Discovering dirty data

No, this isn’t a post about a discovery assignment for the adult industry 😉

As a data-centric security provider focused on Hadoop and Big Data security, we see a lot of different types of data—classic data warehouse and archive data, online transaction and online analytic data (OLTP and OLAP), relational data in databases, CSV and Excel files, and increasingly, clickstreams, docs and PDFs, Internet of things sensor data, and twitter feeds.

Whenever we work with data, and especially when we are running discovery jobs, we like it clean – well formatted, schema-driven, highly regulated. Of course, our customers need discovery against all their data, and they need it most on their “grey data”. Grey data is not necessarily clean. It’s raw, co-mingled, noisy, machine generated, and occasionally even hypothetical.
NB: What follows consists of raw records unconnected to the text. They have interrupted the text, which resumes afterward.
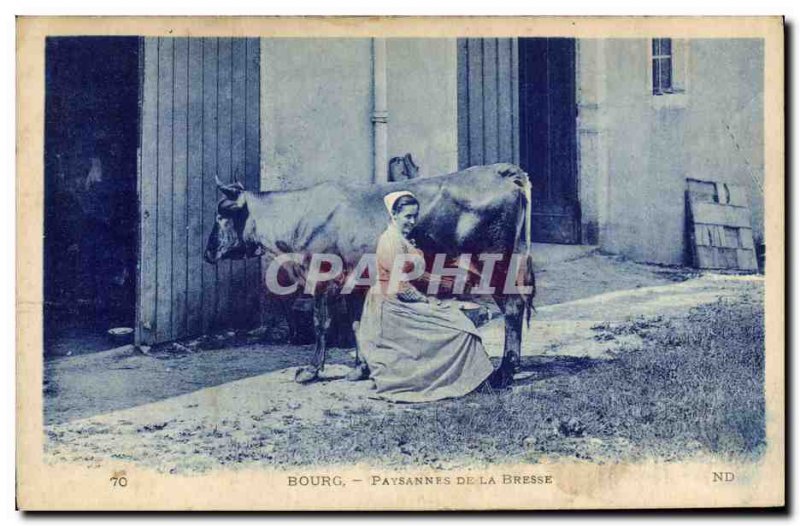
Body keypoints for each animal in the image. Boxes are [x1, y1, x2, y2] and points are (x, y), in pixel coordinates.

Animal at [203, 163, 536, 390]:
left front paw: (311, 371)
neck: (301, 216)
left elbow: (321, 324)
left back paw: (504, 371)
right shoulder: (355, 282)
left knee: (512, 308)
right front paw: (360, 369)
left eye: (220, 215)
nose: (207, 253)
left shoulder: (322, 278)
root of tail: (500, 171)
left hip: (495, 266)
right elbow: (356, 324)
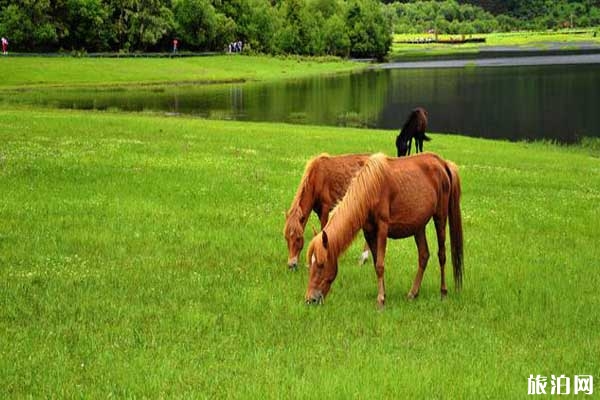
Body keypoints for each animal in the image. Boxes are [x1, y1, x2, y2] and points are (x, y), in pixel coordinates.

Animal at [304, 152, 464, 306]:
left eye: (321, 264)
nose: (310, 299)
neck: (370, 189)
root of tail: (443, 163)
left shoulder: (382, 228)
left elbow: (380, 264)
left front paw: (380, 300)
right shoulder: (369, 231)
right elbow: (376, 264)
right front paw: (384, 294)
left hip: (440, 217)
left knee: (441, 255)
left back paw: (443, 293)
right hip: (419, 226)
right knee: (424, 256)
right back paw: (413, 293)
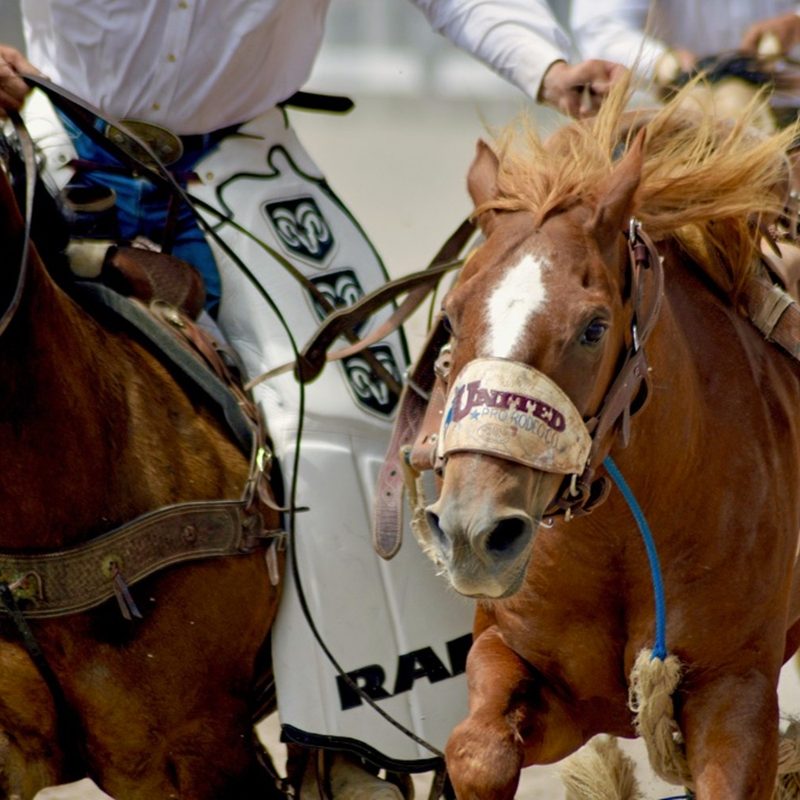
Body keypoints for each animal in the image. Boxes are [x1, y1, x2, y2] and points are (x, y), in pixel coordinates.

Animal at [404, 83, 800, 798]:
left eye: (593, 327)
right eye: (450, 314)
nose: (474, 531)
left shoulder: (739, 691)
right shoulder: (525, 662)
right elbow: (478, 752)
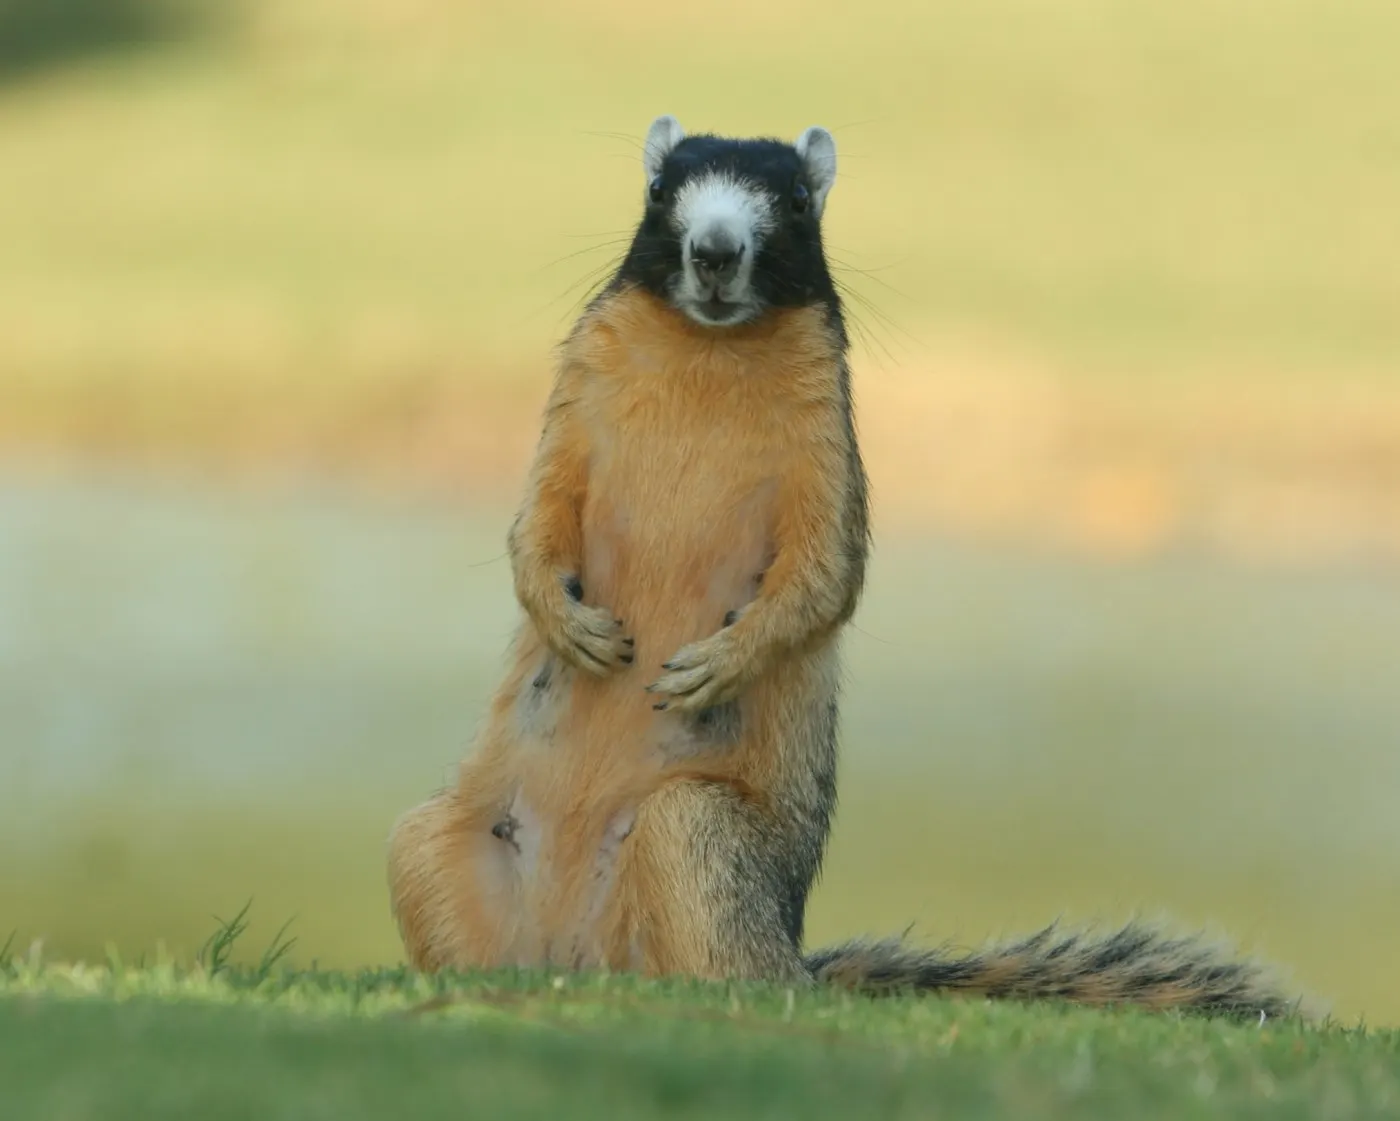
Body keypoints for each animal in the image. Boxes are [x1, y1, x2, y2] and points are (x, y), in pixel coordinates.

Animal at [386, 115, 1304, 1021]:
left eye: (797, 198)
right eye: (656, 189)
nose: (714, 251)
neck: (706, 354)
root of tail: (577, 962)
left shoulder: (829, 452)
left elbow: (826, 576)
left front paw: (720, 663)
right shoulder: (571, 412)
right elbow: (532, 529)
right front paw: (567, 623)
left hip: (694, 831)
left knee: (742, 970)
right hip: (425, 843)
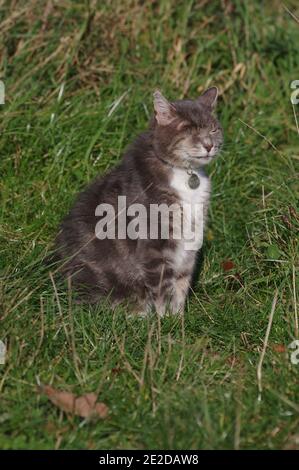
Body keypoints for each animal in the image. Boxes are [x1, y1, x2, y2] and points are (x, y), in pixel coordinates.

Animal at [55, 88, 224, 316]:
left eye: (214, 129)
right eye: (188, 130)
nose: (209, 145)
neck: (184, 175)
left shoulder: (192, 235)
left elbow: (181, 281)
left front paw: (179, 319)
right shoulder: (154, 240)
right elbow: (163, 285)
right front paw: (166, 320)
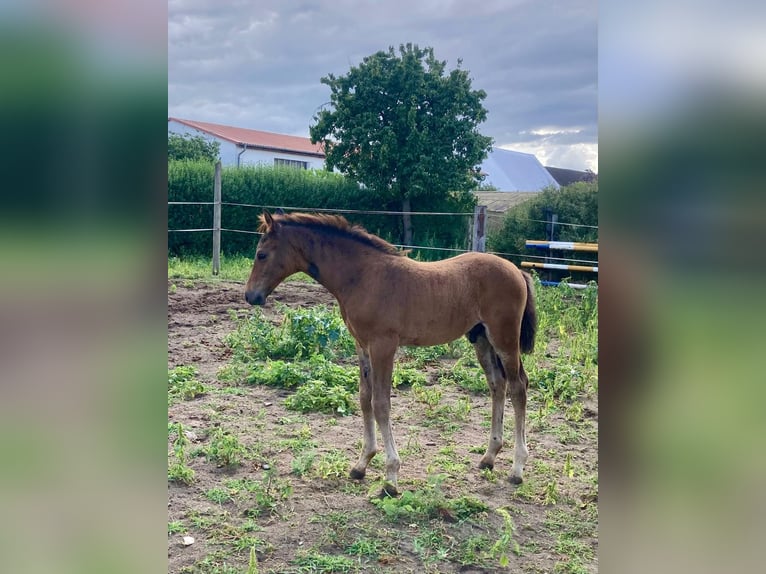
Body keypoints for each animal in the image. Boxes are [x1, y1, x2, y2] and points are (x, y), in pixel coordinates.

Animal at [245, 211, 536, 496]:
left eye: (262, 254)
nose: (251, 296)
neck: (362, 276)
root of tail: (517, 271)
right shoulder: (362, 346)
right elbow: (365, 398)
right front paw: (361, 464)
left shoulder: (383, 346)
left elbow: (381, 404)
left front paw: (391, 478)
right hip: (482, 339)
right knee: (497, 385)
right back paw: (489, 457)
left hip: (504, 339)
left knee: (518, 387)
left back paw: (517, 469)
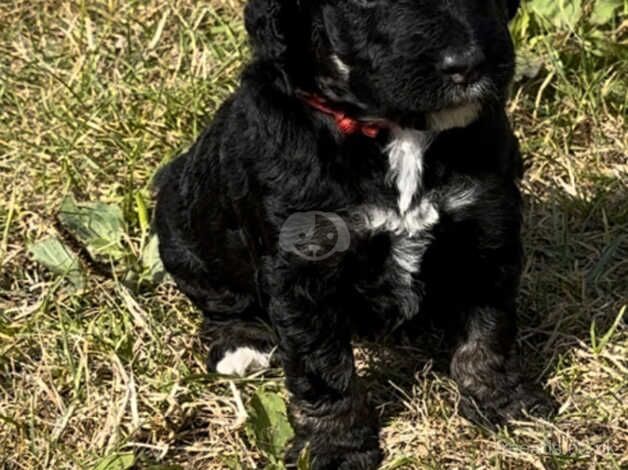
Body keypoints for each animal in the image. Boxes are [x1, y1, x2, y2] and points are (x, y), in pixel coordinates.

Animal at [155, 0, 552, 466]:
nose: (468, 64)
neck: (397, 131)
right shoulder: (304, 265)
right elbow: (321, 365)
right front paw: (335, 444)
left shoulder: (487, 224)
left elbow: (489, 325)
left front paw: (499, 398)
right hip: (184, 229)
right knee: (220, 300)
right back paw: (240, 344)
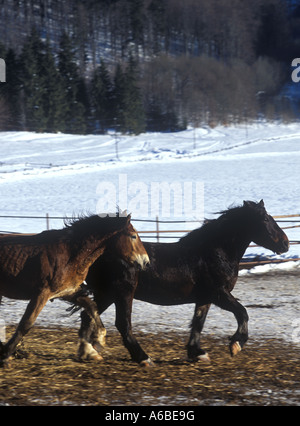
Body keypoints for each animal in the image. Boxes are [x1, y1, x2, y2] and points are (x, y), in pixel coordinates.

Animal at [0, 215, 149, 368]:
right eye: (133, 236)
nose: (146, 262)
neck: (70, 255)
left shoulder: (67, 292)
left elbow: (92, 307)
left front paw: (98, 340)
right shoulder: (42, 294)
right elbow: (26, 324)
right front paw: (5, 355)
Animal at [74, 199, 288, 362]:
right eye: (265, 218)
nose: (285, 243)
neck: (215, 253)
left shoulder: (205, 298)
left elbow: (198, 323)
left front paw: (197, 353)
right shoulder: (219, 293)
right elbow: (242, 313)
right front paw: (236, 344)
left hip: (106, 294)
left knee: (87, 316)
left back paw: (88, 352)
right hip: (122, 293)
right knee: (122, 324)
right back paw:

Hadoop is increasingly a world of Gray Data

Dataguise Hadoop Gray Data width=”300″ height=”192″ />

From PWC’s Making Sense of Big Data report

Recently, we ran a POC that had lots of Gray data, and some of it was simply “broken.” By broken, I mean that certain fields had been concatenated together. For example, a typical address might look like this:

383 S 22nd Street, San Jose CA 95116

But in our sample, there was a small difference:

 

383 S 22nd Street, San Jose CA95116

 

 

Notice the small change? By combining state and zip code together, our discovery engine was missing the recognition of State and therefore lowering the confidence on some of the address discoveries. The engine performed as it should have. However, we debated at what degree malformed addresses should still be “discovered” at all.

Fortunately, we won’t have to fully determine these choices on our own. We are building some new “fuzzy logic” into the discovery engine that will allow for a degree of customer tuning, so we can detect some degree of malformed data and match “nearby” hits in gray data.

Of course, some customers would like us to prune, clean, fix dirty data, but that’s where we draw the line. We’re data “locks” not data scrubs, we leave (that) dirty work to the MDM providers of the world!